Ayer
La 2, dentro de su sección de cine clásico de los miércoles, echó “Matar a un
ruiseñor” excelente película basada en el homónimo libro de Harper Lee, que
casi nada más escribió en su vida. Cuenta una historia que sucede en el profundo
sur de EEUU en los depresivos años treinta, vistas por los ojos de Scout, la
hija del protagonista, en la que no cuesta imaginar a la propia Lee en sus años
juveniles. Atticus, el padre, su hermano Jem y otros lugareños son los protagonistas
de un relato de juicio, culpabilidad, inocencia, maduración y amor fraternal que
se puede ver una y mil veces.
Son
muchas y de todo tipo las lecciones que encierra esta película, pero quiero hoy
quedarme con una de ellas en el marco de lo que estamos oyendo en las
declaraciones de algunos de los encausados en el juicio del procés que se
celebra en el Supremo. En un contexto de racismo exacerbado, Atticus acepta ser
el defensor de Tom Robinson, un negro acusado de haber pegado y abusado de una
joven con una cierta deficiencia, hija de un padre violento y racista a más no
poder.
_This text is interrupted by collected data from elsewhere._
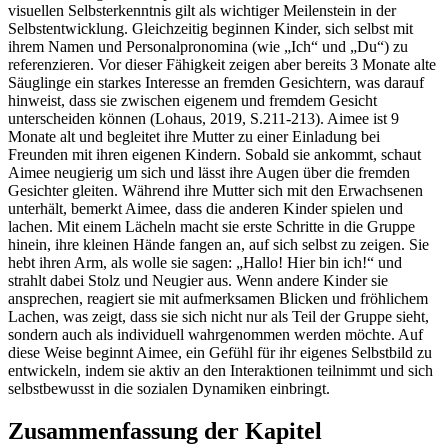
visuellen Selbsterkenntnis gilt als wichtiger Meilenstein in der
Selbstentwicklung. Gleichzeitig beginnen Kinder, sich selbst mit
ihrem Namen und Personalpronomina (wie „Ich“ und „Du“) zu
referenzieren. Vor dieser Fähigkeit zeigen aber bereits 3 Monate alte
Säuglinge ein starkes Interesse an fremden Gesichtern, was darauf
hinweist, dass sie zwischen eigenem und fremdem Gesicht
unterscheiden können (Lohaus, 2019, S.211-213). Aimee ist 9
Monate alt und begleitet ihre Mutter zu einer Einladung bei
Freunden mit ihren eigenen Kindern. Sobald sie ankommt, schaut
Aimee neugierig um sich und lässt ihre Augen über die fremden
Gesichter gleiten. Während ihre Mutter sich mit den Erwachsenen
unterhält, bemerkt Aimee, dass die anderen Kinder spielen und
lachen. Mit einem Lächeln macht sie erste Schritte in die Gruppe
hinein, ihre kleinen Hände fangen an, auf sich selbst zu zeigen. Sie
hebt ihren Arm, als wolle sie sagen: „Hallo! Hier bin ich!“ und
strahlt dabei Stolz und Neugier aus. Wenn andere Kinder sie
ansprechen, reagiert sie mit aufmerksamen Blicken und fröhlichem
Lachen, was zeigt, dass sie sich nicht nur als Teil der Gruppe sieht,
sondern auch als individuell wahrgenommen werden möchte. Auf
diese Weise beginnt Aimee, ein Gefühl für ihr eigenes Selbstbild zu
entwickeln, indem sie aktiv an den Interaktionen teilnimmt und sich
selbstbewusst in die sozialen Dynamiken einbringt.
Zusammenfassung der Kapitel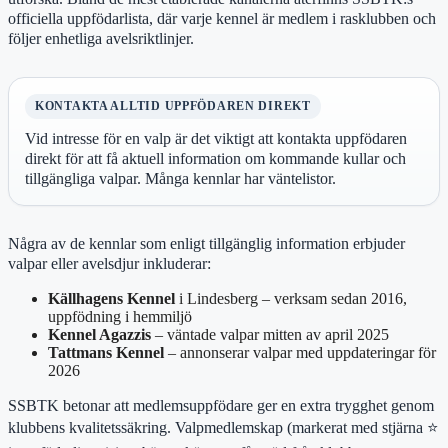
officiella uppfödarlista, där varje kennel är medlem i rasklubben och
följer enhetliga avelsriktlinjer.
KONTAKTA ALLTID UPPFÖDAREN DIREKT
Vid intresse för en valp är det viktigt att kontakta uppfödaren
direkt för att få aktuell information om kommande kullar och
tillgängliga valpar. Många kennlar har väntelistor.
Några av de kennlar som enligt tillgänglig information erbjuder
valpar eller avelsdjur inkluderar:
Källhagens Kennel
i Lindesberg – verksam sedan 2016,
uppfödning i hemmiljö
Kennel Agazzis
– väntade valpar mitten av april 2025
Tattmans Kennel
– annonserar valpar med uppdateringar för
2026
SSBTK betonar att medlemsuppfödare ger en extra trygghet genom
klubbens kvalitetssäkring. Valpmedlemskap (markerat med stjärna ⭐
El juicio en el que Atticus desarrolla su papel de abogado es una de las
piezas maestras de la película, pero más si me apuran son aquellas en las que se
ve claramente como la ley, encarnada en ese abogado, en ese hombre bueno que no
recurre a la violencia, es la única frontera que separa a los hombres del
salvajismo. No son pocas las ocasiones en las que se reclama la justicia del pueblo
para castigar al negro Tim, en el que el padre de la presunta agredida y algunos
de sus amigos quieren tomarse la justicia por su cuenta y amenazan la
integridad de Atticus y de aquellos que junto con él quieren un juicio justo
para Tom. Si en esa localidad se hubiera hecho una consulta sobre lo que
quisiera el pueblo para resolver ese caso no hay muchas dudas sobre el destino
de Tom, probablemente colgado por una multitud de un árbol, otorgando un final
brusco a la historia. Pero no es eso lo que sucede. Se desarrolla el juicio y
Tom tiene una defensa justa. Por si no la han visto (qué hacen sin verla, dejen
de leer estas tonterías y corran hacia su pantalla) no les cuento el desenlace,
pero volveremos a ver a Atticus, en su debilidad, en su soledad, encarnando a
la justicia, y enfrentándose a aquellos que, amparados en la masa y la
violencia, tratan de imponer sus doctrinas. Algunos de los encausados en el
procés o el mismo presidente de la Generalitat han declarado que la democracia
o la expresión del pueblo está por encima de las leyes, y que ese derecho da
amparo para no cumplirlas si así se considera conveniente. Ideas de este tipo, que
suenan a libertarias y progresistas, suelen esconder habitualmente pensamientos
reaccionarios, totalitarios, en los que una parte de la sociedad bues por
encima de todo imponer su proyecto a todo el colectivo, y suele ser la ley, los
Atticus de turno, los que se oponen, los que ofrecen el último muro de resistencia
ante la presión de ese “pueblo” que los líderes dicen encarnar. En el País
Vasco, durante décadas, los Atticus fueron, directamente, asesinados, por los
que encarnaban la idea totalitaria de la sociedad, y ha costado décadas de
sufrimiento y cientos de muertos llegar a una situación de mínima convivencia
estable en al que la ley se impone y el delito se persigue, pese a que aún se jaleen
los asesinatos y se admire a sus perpetradores en algunos sectores de la
sociedad. El avance que se ha vivido en Euskadi en estos años es innegable, aún
insuficiente, pero va en el buen camino. Justo al revés es el recorrido que se
vive en Cataluña, donde la idea de violentar la ley en nombre de un pueblo se
ha abierto paso en una parte significativa de la sociedad, que entiende por ley
sus deseos y nada más. El problema, que es de fondo, es grave.
Es
el débil, el que no puede recurrir a la fuerza, el que más necesita que la violencia
sea sometida por la ley. En los colegios se busca proteger a los enclenques de
los matones, y así debiera ser en toda colectividad. Esa esa pulsión entre la violencia
desatada y el orden legal es una de las constantes en muchas películas del
oeste, que narran en el fondo la creación de una sociedad partiendo del
salvajismo y la ley del más fuerte. Atticus, modelo de integridad admirado
durante generaciones, enseña estas y otras muchas lecciones a sus hijos en un
ambiente que ellos, poco a poco, descubren que es más hostil de lo que la
infantil visión de la vida hace creer. Pero también descubrirán que personas que
parecen malvadas no lo son cuando se les conoce. Sí, vean esta excelente película,
si tiene hijos, con ellos, y háganse preguntas sobre lo que les cuenta.